Passage provided
APS News

March 2011 (Volume 20, Number 3)

Members in the Media

“How are we going to feel if they find it at the LHC? The Tevatron had the capacity to give us complementary information.”
Lisa Randall, Harvard, on the hunt for the Higgs boson and the upcoming shutdown of the Tevatron, The New York Times, January 17, 2011.

“I always knew it would be a long shot to run three additional years.”
Robert Rosner, Fermilab, on the decision to shut down the Tevatron, The New York Times, January 17, 2011.

“All great accelerators have an end…Any disappointment at the closing of the Tevatron is tempered by my wonderful memories of my time at Fermilab, when the Tevatron was cranking out discoveries and it was the center of the high-energy physics world.”
Edward “Rocky” Kolb, University of Chicago, U.S. News and World Report, January 20, 2011.

“I think this is a very neat piece of work…but I think it’s important to see it as a piece of a big puzzle. Our mecca is to build a quantum computer that could have thousands of qubits; here we have only a few.”
Raymond Laflamme, University of Waterloo, on a new technique to develop quantum qbits, The New York Times, January 20, 2011.

“We’re hoping to start taking it underground (by) summer.”
Robert Svoboda, University of California, Davis, referring to detectors in the Homestake Mine that are searching for dark matter, The Columbus Dispatch, January 23, 2011.

“Neutrinos are really pretty strange particles when you get down to it…They’re almost nothing at all, because they have almost no mass and no electric charge...They’re just little wisps of almost nothing.”
John Conway, University of California, Davis, The PBS NewsHour, January 25, 2011.

“We are due. Forget Yogi Bear. Forget Old Faithful. It’s sitting on top of a sleeping giant.”
Michio Kaku, City College of New York, on the super-volcano beneath Yellowstone National Park, CNN, January 27, 2011.

“This work represents a quantum jump forward in the complexity and function of circuits built from the bottom up, and thus demonstrates that this bottom-up paradigm–which is distinct from the way commercial circuits are built today–can yield nanoprocessors and other integrated systems of the future.”
Charles Lieber, Harvard University, on making computer chips out of nanowires, BBCNews.com, February 10, 2011.

“I think the most remarkable thing about ice, in my opinion at least, is that it occurs in many, many, many different forms. Most solids occur in typically one or maybe two or three different forms, and ice has approximately 15 different crystal forms, as well as two forms that are called amorphous, which means without any shape at all.”

Work instruction 1
Please rewrite everything in the Members in the Media column from "Robert Rosner, Fermilab, on" down to "Times, January 20, 2011.", replacing "Tevatron" with "collider".
Work instruction 2
Name every news outlet that the Members in the Media column credits as the source of a quote.
Work instruction 3
Based on the Members in the Media column, is each statement true: (a) Robert Rosner is affiliated with Fermilab; (b) ice has about 15 different crystal forms; (c) Charles Lieber's quote appeared on CNN? Answer yes or no for each, quoting the words that decide it.

Provided material
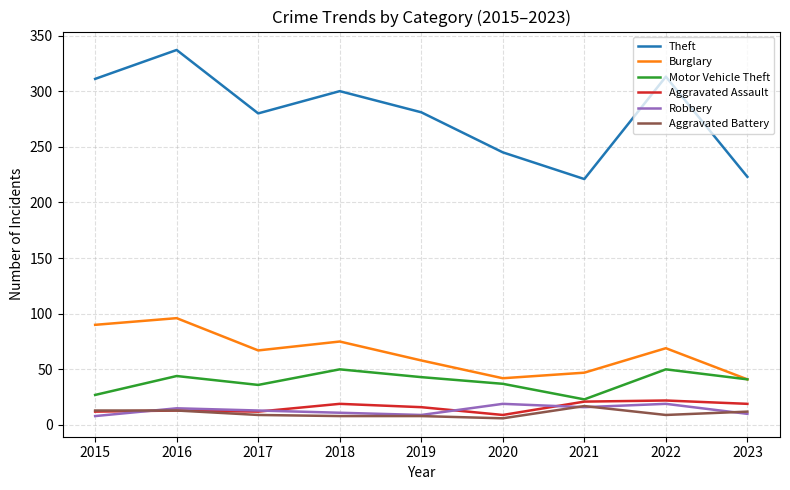

Which series changed the most between 2016 and 2023?

Theft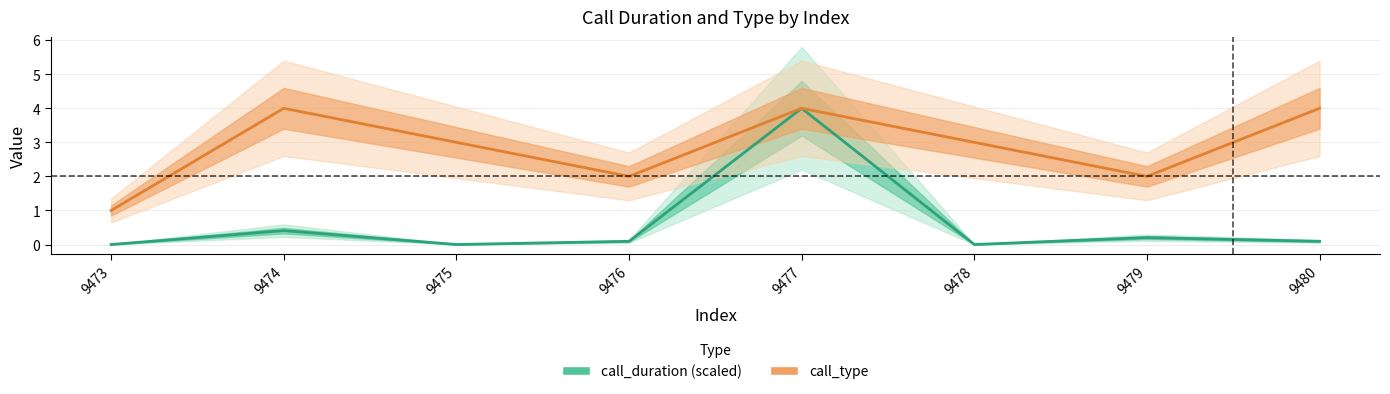

Rank the categories by call_duration (scaled) value from highest to lowest.

9477, 9474, 9479, 9476, 9480, 9473, 9475, 9478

Answer 1
Robert Rosner, Fermilab, on the decision to shut down the collider, The New York Times, January 17, 2011.

“All great accelerators have an end…Any disappointment at the closing of the collider is tempered by my wonderful memories of my time at Fermilab, when the collider was cranking out discoveries and it was the center of the high-energy physics world.”
Edward “Rocky” Kolb, University of Chicago, U.S. News and World Report, January 20, 2011.

“I think this is a very neat piece of work…but I think it’s important to see it as a piece of a big puzzle. Our mecca is to build a quantum computer that could have thousands of qubits; here we have only a few.”
Raymond Laflamme, University of Waterloo, on a new technique to develop quantum qbits, The New York Times, January 20, 2011.

Answer 2
The New York Times
U.S. News and World Report
The Columbus Dispatch
The PBS NewsHour
CNN
BBCNews.com

Answer 3
(a) Yes: "Robert Rosner, Fermilab"
(b) Yes: "ice has approximately 15 different crystal forms"
(c) No: "Charles Lieber, Harvard University, on making computer chips out of nanowires, BBCNews.com"